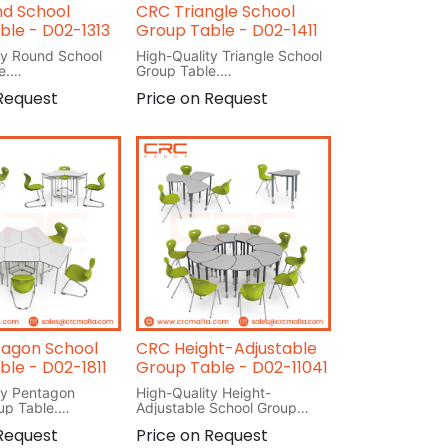
d School
CRC Triangle School
ble - D02-1313
Group Table - D02-1411
ty Round School
High-Quality Triangle School
e.
Group Table.
L 80cm
 Request
Price on Request
W 80cm
H 76cm
agon School
CRC Height-Adjustable
ble - D02-1811
Group Table - D02-11041
ty Pentagon
High-Quality Height-
up Table.
Adjustable School Group
Table.
 Request
Price on Request
L 73cm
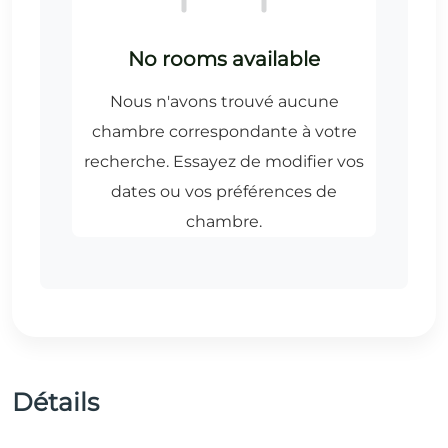
Détails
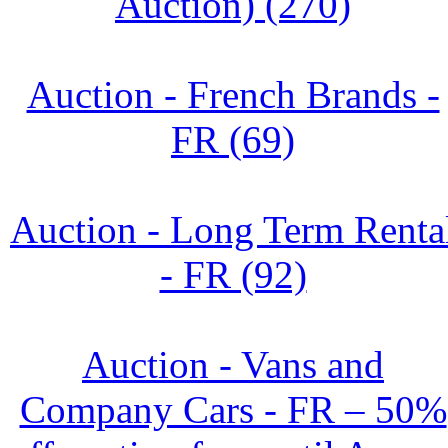
Auction) (270)
Auction - French Brands -
FR (69)
Auction - Long Term Renta
- FR (92)
Auction - Vans and
Company Cars - FR – 50%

_Brief_. The word "Triangle" is the filter: copy every line of the listing above that contains it.

_Response to this task_.
CRC Triangle School
High-Quality Triangle School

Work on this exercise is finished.